Over the years, how has the medical community viewed transgender people?

JOE WENKE: For many years the medical community has pathologized being transgender. For decades they’ve imposed on transgender people the so-called diagnosis of “gender identity disorder.” Now they’re telling transgender people that they suffer from “dysphoria,” meaning that they are necessarily afflicted with discomfort with their bodies when in fact being transgender is an identity, not a disorder.

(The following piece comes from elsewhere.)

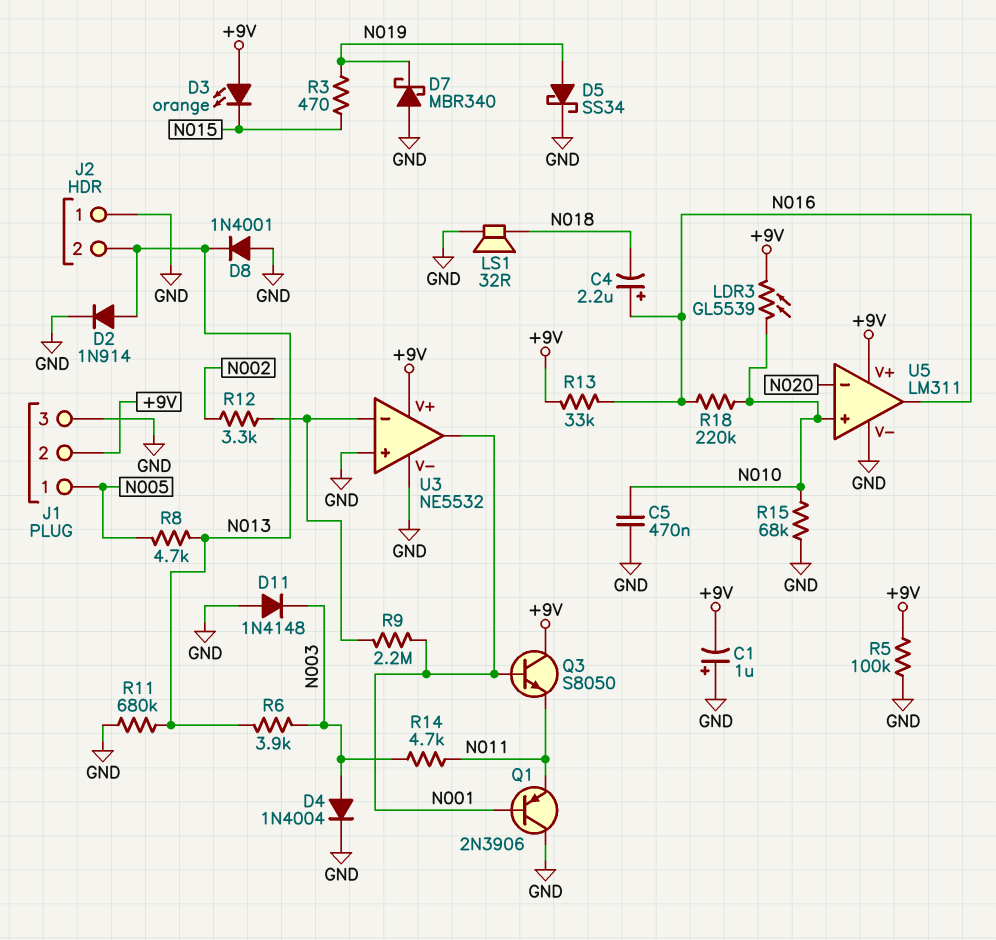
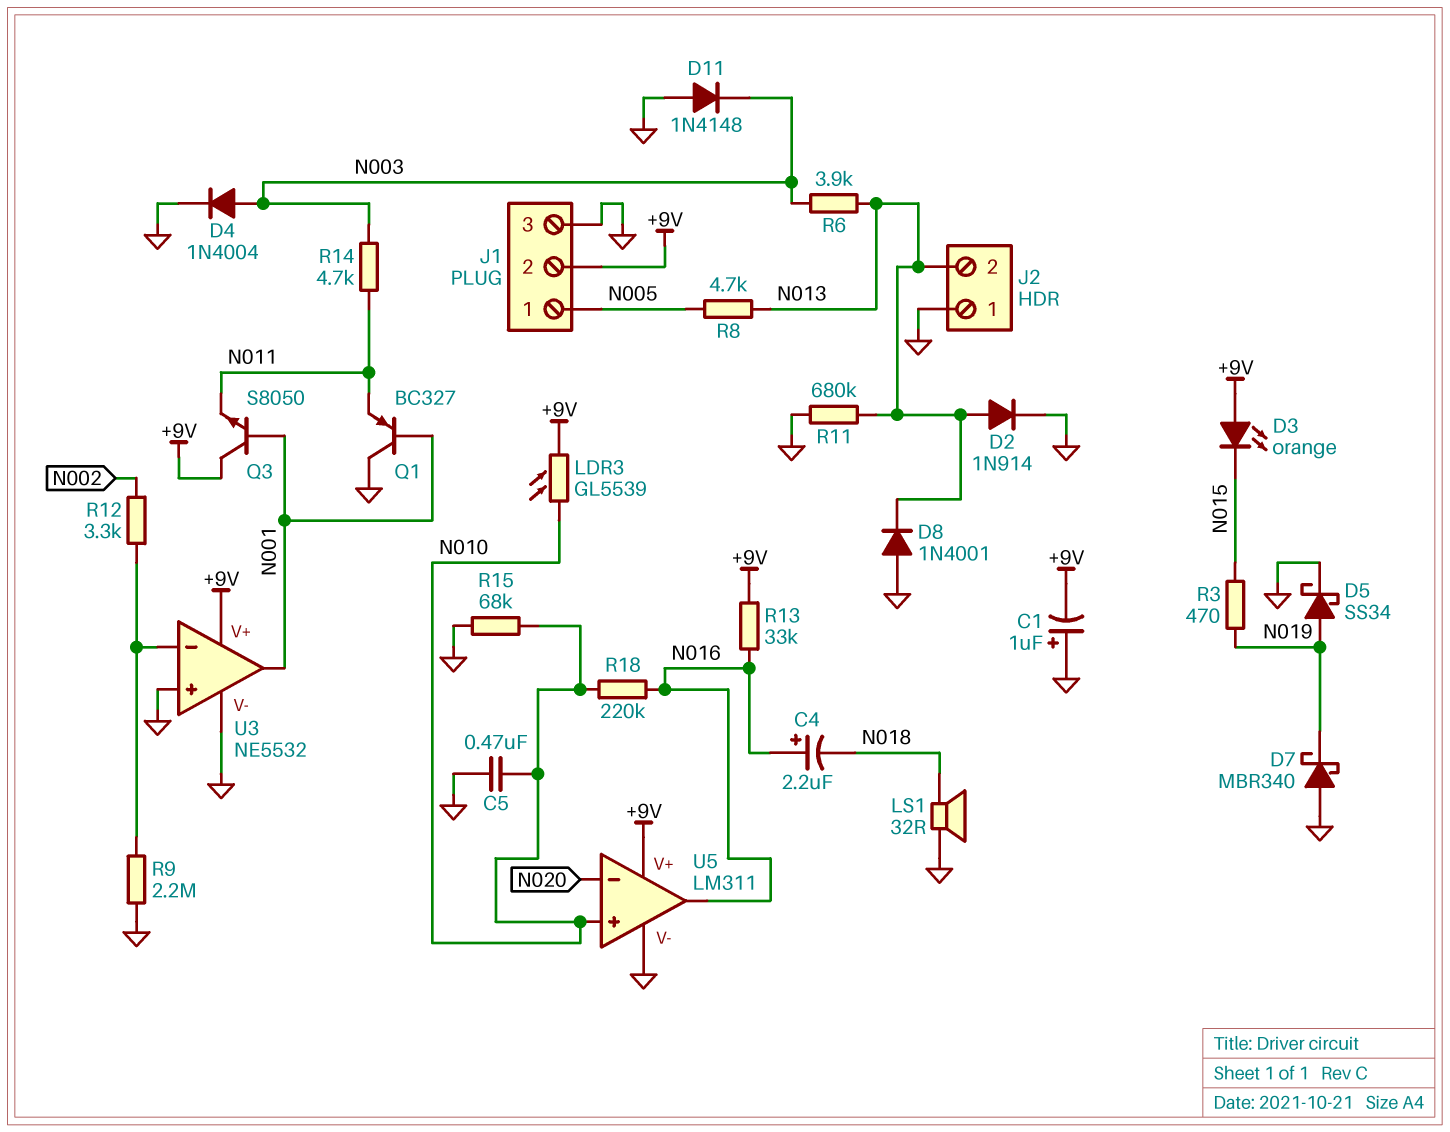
Q1: PNP 2N3906 (B N001, C GND, E N011) -> PNP BC327 (B N001, C GND, E N011)
R5: 100k (+9V, GND) -> none
R9: 2.2M (N001, U3/in-) -> 2.2M (GND, U3/in-)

AIDAN KEY: That is true. So my message to the medical community, to educators and to everyone really is that gender identity exists, and it is not a mental health issue. Once we understand that, we can begin the real work of addressing problematic gender systems in society. Our schools, playgrounds, clothing, toys—you name it—everything is arbitrarily assigned a gender designation. Children articulate at a very early age that our gender systems are unfair and need to be changed. We need to listen to them. We are making progress and are now more tolerant about who can express and what it means to express masculinity. We also need to rethink what it means to be feminine and that it isn’t something to fear when a biological male communicates femininity or actually identifies as a woman.

What is the typical outcome when transgender children are loved and supported by their parents, their siblings and others?

AIDAN KEY: These kids begin to thrive. When families support their child’s gender identity and the exploration of that identity, they create an optimal environment for that child, one that lays the foundation for building a child’s core sense of self.

JOE WENKE: Yes, transgender children are fundamentally just like any other children. They do great when they are loved unconditionally for who they are.

AIDAN KEY: In the work that I’ve done with the families of these transgender children, I’ve witnessed hundreds of kids who have been offered this kind of love and support. I can’t tell you how many amazed parental faces I see as they talk about the positive changes in their children, kids who at five or six are starting to smile again. They start making friends and improving their grades. They feel they actually have a place in the world as themselves and that they belong just like everybody else.